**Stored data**
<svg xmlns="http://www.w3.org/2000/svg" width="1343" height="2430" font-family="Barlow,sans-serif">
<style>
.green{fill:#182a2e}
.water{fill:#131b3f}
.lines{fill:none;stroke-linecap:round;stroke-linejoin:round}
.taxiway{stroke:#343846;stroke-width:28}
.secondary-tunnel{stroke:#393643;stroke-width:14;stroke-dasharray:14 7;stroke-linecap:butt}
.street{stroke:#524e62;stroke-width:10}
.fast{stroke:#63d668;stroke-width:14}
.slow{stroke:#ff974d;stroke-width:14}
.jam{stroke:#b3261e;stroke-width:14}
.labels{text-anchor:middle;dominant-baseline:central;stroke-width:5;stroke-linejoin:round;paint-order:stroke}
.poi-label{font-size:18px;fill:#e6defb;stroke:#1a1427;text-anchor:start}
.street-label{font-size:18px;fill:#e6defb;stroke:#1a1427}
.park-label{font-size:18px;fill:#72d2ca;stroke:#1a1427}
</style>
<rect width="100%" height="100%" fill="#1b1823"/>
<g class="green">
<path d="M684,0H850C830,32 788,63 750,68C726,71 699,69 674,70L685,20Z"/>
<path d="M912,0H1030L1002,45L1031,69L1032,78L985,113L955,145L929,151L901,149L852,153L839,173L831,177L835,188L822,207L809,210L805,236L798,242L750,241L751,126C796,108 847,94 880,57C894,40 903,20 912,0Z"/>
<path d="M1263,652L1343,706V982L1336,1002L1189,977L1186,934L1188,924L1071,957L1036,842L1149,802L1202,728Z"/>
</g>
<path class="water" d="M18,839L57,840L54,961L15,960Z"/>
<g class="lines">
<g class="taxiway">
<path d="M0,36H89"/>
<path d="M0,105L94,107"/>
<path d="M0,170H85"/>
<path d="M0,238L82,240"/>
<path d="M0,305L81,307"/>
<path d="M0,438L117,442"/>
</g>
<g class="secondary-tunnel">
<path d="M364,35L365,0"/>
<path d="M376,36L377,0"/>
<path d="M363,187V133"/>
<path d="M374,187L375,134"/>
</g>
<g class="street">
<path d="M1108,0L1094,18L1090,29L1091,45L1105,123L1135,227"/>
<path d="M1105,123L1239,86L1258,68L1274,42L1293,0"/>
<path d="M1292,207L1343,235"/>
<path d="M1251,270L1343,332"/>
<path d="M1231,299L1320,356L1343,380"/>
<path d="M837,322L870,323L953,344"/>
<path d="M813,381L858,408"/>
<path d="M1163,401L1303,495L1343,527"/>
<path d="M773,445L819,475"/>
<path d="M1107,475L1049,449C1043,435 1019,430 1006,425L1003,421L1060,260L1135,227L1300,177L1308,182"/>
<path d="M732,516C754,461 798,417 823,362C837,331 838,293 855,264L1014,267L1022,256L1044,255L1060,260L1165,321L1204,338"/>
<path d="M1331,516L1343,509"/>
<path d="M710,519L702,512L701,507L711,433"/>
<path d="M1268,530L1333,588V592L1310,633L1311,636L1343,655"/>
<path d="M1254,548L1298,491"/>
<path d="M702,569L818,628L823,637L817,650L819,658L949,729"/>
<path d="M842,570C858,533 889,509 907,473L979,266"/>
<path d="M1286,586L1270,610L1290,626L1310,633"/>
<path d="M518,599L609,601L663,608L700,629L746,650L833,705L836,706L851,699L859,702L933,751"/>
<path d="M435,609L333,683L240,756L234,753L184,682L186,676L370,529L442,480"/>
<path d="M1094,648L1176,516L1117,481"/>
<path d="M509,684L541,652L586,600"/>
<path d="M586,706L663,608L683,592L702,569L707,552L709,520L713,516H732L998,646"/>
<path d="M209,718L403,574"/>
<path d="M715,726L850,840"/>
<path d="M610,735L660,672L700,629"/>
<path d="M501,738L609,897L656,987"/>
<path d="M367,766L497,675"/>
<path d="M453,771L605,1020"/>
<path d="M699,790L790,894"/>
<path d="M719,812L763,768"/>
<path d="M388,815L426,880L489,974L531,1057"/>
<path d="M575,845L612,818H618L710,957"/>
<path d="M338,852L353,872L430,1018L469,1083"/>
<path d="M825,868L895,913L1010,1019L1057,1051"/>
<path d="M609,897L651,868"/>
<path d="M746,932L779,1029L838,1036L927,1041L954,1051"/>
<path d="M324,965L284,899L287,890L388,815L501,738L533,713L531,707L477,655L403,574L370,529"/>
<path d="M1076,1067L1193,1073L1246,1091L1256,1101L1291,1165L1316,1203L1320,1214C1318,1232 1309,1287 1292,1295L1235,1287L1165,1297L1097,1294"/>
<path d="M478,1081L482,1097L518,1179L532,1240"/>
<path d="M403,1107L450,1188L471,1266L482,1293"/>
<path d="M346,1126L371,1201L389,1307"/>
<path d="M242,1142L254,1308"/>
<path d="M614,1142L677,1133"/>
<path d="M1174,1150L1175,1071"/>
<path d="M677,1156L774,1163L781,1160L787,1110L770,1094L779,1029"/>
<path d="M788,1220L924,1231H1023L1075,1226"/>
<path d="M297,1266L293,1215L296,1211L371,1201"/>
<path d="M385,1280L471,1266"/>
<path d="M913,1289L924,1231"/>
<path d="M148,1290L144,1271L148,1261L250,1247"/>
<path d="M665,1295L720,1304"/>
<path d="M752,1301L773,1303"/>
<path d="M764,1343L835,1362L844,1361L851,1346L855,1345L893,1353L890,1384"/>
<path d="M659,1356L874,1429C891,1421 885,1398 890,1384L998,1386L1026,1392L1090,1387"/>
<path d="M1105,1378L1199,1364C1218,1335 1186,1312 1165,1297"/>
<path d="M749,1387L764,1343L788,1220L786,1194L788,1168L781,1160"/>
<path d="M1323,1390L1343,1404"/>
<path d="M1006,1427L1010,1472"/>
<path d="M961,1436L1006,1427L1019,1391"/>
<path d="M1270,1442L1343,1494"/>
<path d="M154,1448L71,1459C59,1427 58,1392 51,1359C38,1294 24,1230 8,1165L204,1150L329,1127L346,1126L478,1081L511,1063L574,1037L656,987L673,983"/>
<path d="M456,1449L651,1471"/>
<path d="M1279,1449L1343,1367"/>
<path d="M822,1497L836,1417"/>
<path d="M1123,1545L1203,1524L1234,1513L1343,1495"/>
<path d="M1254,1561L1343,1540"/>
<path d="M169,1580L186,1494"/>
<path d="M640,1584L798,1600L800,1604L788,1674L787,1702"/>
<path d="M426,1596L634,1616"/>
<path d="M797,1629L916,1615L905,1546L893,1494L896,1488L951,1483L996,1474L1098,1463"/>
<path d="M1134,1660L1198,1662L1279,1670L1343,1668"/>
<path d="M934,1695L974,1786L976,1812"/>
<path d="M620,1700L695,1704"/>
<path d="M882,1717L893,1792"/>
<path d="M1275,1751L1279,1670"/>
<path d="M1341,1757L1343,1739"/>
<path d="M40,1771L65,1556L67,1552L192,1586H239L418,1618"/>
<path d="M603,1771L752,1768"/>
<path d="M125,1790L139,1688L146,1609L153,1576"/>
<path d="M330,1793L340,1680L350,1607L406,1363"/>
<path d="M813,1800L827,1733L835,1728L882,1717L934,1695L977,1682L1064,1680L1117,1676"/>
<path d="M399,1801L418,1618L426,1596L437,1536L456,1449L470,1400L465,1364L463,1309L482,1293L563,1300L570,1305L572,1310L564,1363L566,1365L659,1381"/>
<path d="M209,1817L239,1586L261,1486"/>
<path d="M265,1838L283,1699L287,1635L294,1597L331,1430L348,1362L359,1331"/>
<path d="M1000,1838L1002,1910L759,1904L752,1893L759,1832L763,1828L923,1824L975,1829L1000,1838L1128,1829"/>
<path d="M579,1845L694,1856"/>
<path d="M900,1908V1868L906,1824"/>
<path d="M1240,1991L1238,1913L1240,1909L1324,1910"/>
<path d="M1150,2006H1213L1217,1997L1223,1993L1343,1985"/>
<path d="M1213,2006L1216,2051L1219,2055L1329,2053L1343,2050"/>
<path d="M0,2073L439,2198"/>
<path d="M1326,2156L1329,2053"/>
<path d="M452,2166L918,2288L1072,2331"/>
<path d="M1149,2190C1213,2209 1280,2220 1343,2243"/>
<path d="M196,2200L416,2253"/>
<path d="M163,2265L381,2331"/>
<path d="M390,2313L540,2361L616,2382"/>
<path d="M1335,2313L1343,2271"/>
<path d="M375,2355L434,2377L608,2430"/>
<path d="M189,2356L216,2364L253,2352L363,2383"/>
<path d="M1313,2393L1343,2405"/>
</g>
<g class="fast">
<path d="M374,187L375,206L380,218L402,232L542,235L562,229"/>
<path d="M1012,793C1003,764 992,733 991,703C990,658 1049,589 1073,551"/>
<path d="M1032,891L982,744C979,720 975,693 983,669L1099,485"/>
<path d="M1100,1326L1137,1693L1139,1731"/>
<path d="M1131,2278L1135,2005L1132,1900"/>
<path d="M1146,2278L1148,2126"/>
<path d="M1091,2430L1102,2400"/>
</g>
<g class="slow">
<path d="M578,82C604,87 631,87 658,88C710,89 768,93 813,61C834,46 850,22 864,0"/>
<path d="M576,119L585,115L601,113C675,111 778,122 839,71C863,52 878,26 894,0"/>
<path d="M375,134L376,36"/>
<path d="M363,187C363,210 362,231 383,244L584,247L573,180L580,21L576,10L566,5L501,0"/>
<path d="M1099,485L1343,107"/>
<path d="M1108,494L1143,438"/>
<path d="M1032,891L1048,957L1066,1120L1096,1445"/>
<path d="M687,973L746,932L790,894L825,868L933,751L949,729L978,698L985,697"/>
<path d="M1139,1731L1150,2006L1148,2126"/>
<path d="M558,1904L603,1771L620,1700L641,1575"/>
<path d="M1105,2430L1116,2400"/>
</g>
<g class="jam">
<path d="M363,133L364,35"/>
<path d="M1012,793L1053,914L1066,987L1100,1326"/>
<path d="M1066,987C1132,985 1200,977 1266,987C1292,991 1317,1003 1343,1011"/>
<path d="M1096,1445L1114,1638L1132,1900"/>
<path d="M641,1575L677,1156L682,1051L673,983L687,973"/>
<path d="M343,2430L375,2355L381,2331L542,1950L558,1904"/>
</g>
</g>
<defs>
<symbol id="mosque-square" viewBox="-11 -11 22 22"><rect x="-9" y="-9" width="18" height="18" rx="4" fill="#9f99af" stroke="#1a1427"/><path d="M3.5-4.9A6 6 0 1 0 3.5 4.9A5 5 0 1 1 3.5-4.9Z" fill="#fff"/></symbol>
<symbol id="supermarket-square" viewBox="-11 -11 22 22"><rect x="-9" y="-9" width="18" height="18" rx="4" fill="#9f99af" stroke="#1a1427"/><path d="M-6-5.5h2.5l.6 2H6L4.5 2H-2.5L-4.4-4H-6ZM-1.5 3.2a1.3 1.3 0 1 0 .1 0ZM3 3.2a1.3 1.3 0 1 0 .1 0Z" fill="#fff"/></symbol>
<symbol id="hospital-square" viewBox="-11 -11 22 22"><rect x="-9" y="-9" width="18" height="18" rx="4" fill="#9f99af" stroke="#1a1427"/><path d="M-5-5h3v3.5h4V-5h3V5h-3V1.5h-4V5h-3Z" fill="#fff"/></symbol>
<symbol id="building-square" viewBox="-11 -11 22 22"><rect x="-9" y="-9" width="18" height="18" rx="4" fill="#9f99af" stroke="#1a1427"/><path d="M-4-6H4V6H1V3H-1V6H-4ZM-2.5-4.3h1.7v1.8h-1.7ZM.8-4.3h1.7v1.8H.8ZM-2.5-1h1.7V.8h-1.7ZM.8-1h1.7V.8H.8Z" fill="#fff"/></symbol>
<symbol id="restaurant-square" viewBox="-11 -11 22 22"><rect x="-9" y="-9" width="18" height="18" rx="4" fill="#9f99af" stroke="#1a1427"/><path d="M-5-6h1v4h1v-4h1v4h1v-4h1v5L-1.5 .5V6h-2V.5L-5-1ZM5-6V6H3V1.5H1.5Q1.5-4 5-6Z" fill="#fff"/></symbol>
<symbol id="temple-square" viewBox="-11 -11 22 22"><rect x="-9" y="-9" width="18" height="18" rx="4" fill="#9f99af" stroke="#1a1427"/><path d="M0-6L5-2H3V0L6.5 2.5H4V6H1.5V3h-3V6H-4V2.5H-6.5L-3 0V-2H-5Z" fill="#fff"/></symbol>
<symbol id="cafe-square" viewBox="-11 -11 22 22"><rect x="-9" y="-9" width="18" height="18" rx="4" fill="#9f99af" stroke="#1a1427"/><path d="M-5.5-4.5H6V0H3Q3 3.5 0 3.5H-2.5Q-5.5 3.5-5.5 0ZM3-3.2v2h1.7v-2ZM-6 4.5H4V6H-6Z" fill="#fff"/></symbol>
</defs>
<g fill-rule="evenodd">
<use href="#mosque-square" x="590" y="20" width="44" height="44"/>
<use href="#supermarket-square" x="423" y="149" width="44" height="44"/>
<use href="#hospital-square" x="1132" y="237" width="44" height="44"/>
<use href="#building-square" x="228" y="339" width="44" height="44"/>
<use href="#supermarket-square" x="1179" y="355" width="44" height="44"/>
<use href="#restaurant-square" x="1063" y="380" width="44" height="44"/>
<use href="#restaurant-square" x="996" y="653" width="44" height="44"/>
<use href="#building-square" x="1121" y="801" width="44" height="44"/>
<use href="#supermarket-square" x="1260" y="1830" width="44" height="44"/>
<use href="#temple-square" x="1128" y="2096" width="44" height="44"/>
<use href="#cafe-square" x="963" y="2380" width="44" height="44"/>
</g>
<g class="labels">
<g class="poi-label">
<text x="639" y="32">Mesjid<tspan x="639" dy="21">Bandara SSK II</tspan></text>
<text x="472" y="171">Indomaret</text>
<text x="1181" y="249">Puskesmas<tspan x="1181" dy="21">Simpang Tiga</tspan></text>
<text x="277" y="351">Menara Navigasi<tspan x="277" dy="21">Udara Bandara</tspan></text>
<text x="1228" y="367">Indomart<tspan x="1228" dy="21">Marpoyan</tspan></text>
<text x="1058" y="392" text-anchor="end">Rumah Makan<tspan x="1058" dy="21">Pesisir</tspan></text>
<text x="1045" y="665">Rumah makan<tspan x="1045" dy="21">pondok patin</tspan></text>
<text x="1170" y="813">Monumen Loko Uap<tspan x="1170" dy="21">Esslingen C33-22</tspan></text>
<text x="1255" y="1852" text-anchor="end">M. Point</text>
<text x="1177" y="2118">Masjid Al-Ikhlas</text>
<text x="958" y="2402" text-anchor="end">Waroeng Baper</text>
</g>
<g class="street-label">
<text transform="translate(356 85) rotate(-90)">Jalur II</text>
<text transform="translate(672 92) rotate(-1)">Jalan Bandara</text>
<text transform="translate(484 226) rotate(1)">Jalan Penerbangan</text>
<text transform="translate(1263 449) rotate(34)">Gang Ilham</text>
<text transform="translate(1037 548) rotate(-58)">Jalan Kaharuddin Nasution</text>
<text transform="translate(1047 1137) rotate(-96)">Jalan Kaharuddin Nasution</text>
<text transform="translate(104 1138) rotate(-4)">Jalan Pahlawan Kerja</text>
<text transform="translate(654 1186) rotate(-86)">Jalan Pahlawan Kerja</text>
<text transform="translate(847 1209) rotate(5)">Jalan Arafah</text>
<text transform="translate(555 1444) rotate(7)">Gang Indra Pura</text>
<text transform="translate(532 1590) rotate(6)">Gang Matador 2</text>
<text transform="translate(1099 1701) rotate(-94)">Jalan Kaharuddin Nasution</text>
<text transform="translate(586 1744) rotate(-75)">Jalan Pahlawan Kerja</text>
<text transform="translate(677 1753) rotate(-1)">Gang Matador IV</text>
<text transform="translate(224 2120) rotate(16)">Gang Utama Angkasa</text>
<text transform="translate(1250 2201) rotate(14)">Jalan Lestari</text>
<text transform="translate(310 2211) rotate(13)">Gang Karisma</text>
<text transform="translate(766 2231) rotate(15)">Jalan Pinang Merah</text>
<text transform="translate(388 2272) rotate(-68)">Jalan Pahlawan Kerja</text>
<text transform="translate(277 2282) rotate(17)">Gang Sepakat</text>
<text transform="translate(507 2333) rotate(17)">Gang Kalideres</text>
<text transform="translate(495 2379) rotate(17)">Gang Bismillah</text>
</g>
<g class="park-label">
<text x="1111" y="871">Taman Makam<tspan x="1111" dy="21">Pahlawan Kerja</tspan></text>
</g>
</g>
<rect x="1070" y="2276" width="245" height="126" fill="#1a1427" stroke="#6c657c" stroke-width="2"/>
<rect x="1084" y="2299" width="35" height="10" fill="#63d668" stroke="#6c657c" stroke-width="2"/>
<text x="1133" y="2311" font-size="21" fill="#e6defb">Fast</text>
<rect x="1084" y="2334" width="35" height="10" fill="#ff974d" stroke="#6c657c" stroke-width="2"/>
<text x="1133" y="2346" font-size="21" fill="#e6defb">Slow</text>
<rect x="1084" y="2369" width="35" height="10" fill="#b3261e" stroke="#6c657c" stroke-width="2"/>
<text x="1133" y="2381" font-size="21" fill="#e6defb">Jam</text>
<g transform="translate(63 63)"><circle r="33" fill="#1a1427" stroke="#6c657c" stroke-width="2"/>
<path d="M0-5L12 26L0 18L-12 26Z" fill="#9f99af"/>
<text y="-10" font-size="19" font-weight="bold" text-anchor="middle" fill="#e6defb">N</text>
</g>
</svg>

**TASK TO CARRY OUT**
If a line in the records above holds the string "linejoin", copy it.

**RESULT OF THIS TASK**
.lines{fill:none;stroke-linecap:round;stroke-linejoin:round}
.labels{text-anchor:middle;dominant-baseline:central;stroke-width:5;stroke-linejoin:round;paint-order:stroke}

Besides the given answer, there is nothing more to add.